■ Written instruction ■
Turn every line of the records below into a Markdown table with two columns, Row for a running number and Content for the line itself, and skip any blank lines. Leave the pictures out of the table.

....................

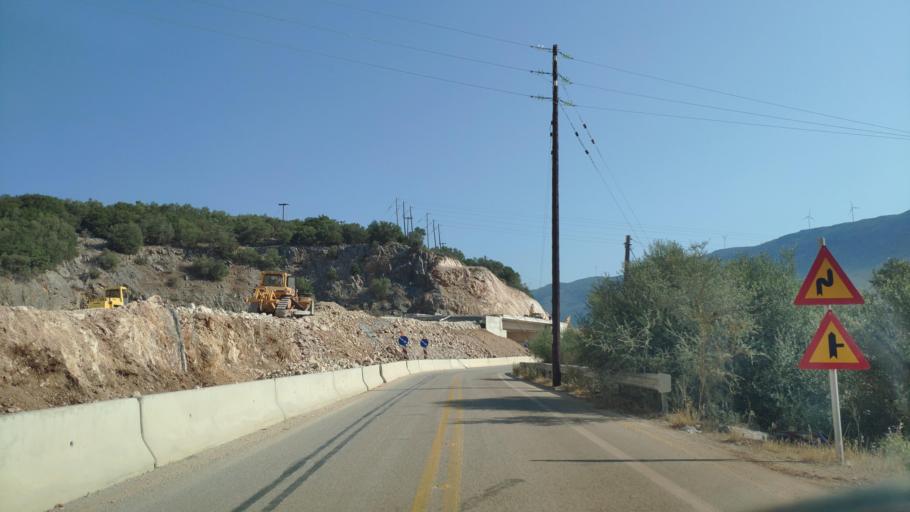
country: GR
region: West Greece
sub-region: Nomos Aitolias kai Akarnanias
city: Stanos
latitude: 38.7772
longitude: 21.1849
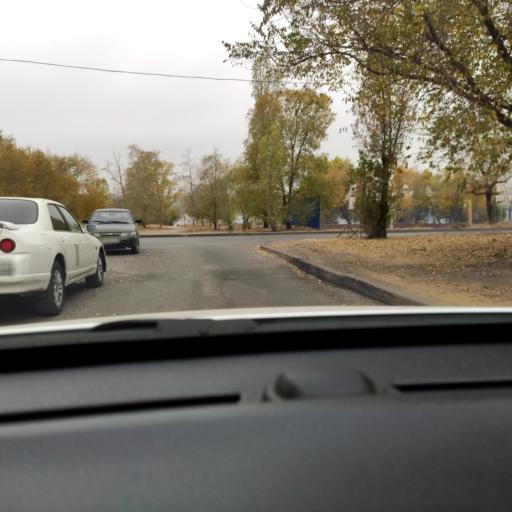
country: RU
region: Voronezj
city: Voronezh
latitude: 51.6964
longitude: 39.2572
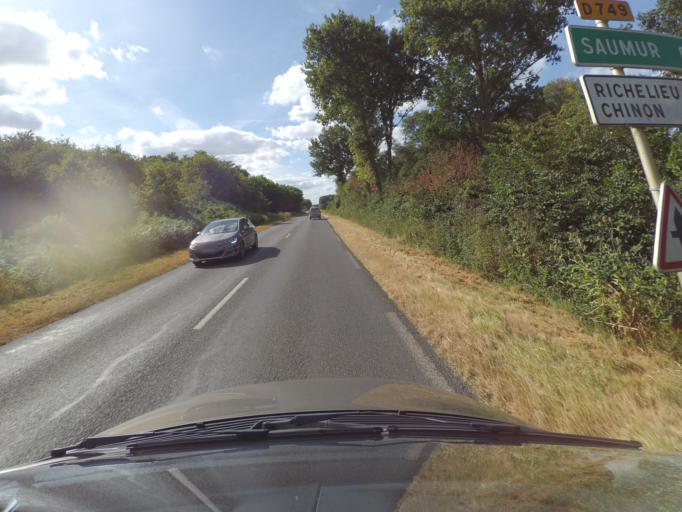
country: FR
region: Centre
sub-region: Departement d'Indre-et-Loire
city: Richelieu
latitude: 46.9938
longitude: 0.3260
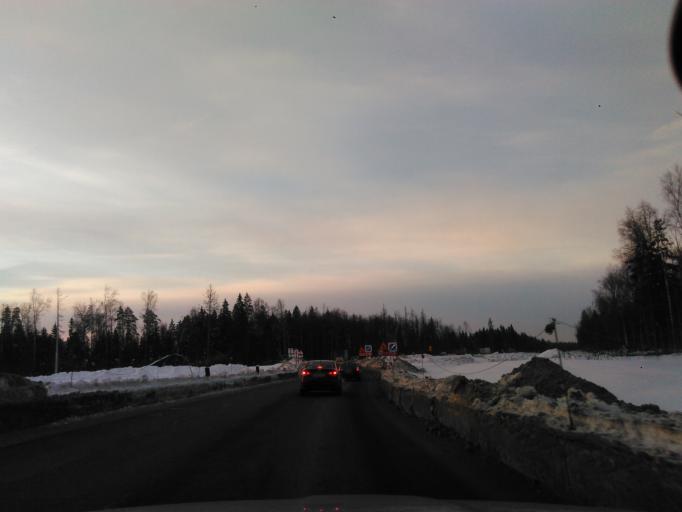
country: RU
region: Moskovskaya
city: Povarovo
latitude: 56.0034
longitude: 37.0249
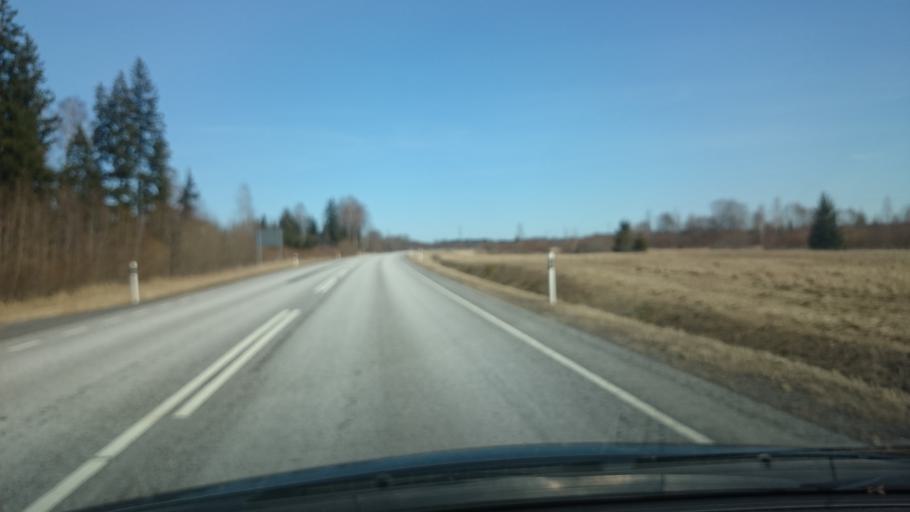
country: EE
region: Paernumaa
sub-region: Vaendra vald (alev)
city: Vandra
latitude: 58.6552
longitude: 25.0026
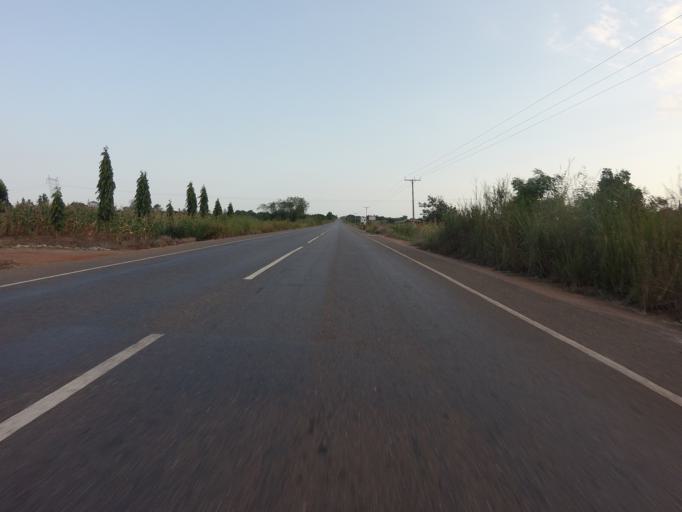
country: GH
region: Volta
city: Anloga
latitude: 6.0713
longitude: 0.6045
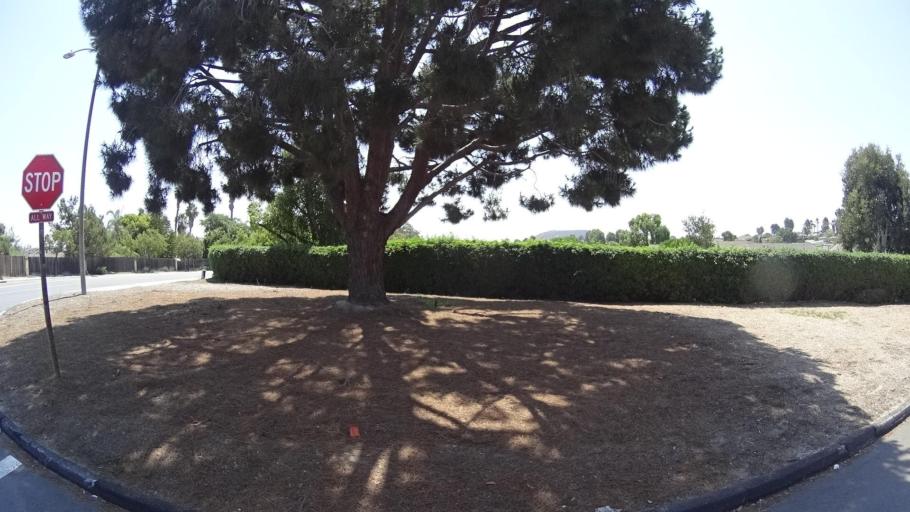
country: US
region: California
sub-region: San Diego County
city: Vista
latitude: 33.1830
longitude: -117.2732
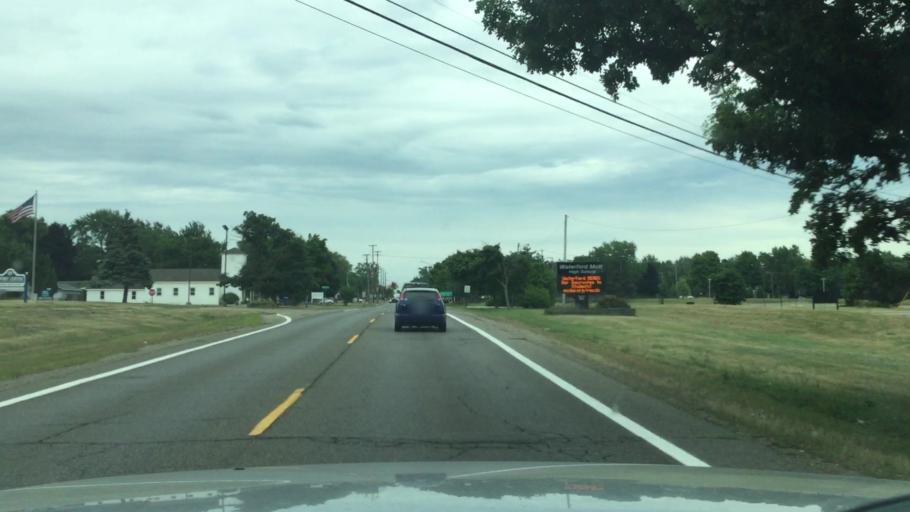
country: US
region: Michigan
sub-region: Oakland County
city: Keego Harbor
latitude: 42.6571
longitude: -83.3466
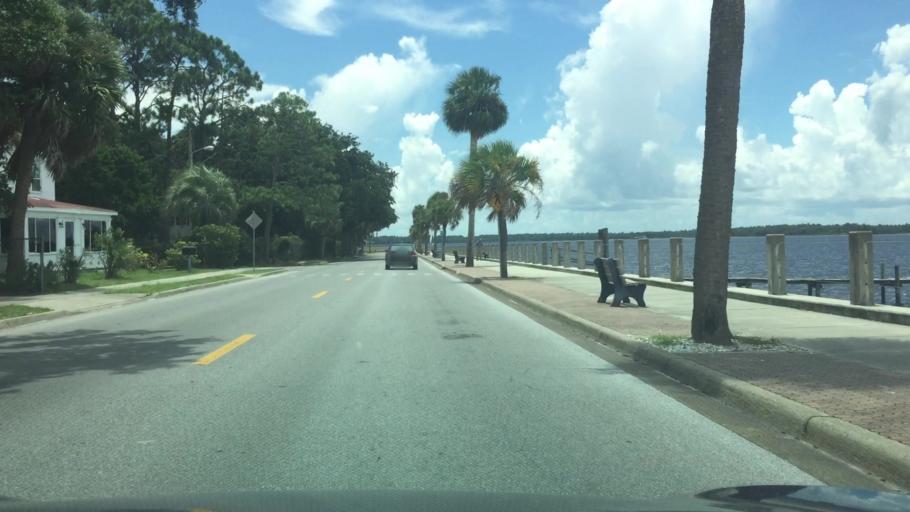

....................

■ Output for this exercise ■
| Row | Content |
|---|---|
| 1 | country: GR |
| 2 | region: West Greece |
| 3 | sub-region: Nomos Aitolias kai Akarnanias |
| 4 | city: Stanos |
| 5 | latitude: 38.7772 |
| 6 | longitude: 21.1849 |
| 7 | country: RU |
| 8 | region: Voronezj |
| 9 | city: Voronezh |
| 10 | latitude: 51.6964 |
| 11 | longitude: 39.2572 |
| 12 | country: FR |
| 13 | region: Centre |
| 14 | sub-region: Departement d'Indre-et-Loire |
| 15 | city: Richelieu |
| 16 | latitude: 46.9938 |
| 17 | longitude: 0.3260 |
| 18 | country: RU |
| 19 | region: Moskovskaya |
| 20 | city: Povarovo |
| 21 | latitude: 56.0034 |
| 22 | longitude: 37.0249 |
| 23 | country: EE |
| 24 | region: Paernumaa |
| 25 | sub-region: Vaendra vald (alev) |
| 26 | city: Vandra |
| 27 | latitude: 58.6552 |
| 28 | longitude: 25.0026 |
| 29 | country: GH |
| 30 | region: Volta |
| 31 | city: Anloga |
| 32 | latitude: 6.0713 |
| 33 | longitude: 0.6045 |
| 34 | country: US |
| 35 | region: California |
| 36 | sub-region: San Diego County |
| 37 | city: Vista |
| 38 | latitude: 33.1830 |
| 39 | longitude: -117.2732 |
| 40 | country: US |
| 41 | region: Michigan |
| 42 | sub-region: Oakland County |
| 43 | city: Keego Harbor |
| 44 | latitude: 42.6571 |
| 45 | longitude: -83.3466 |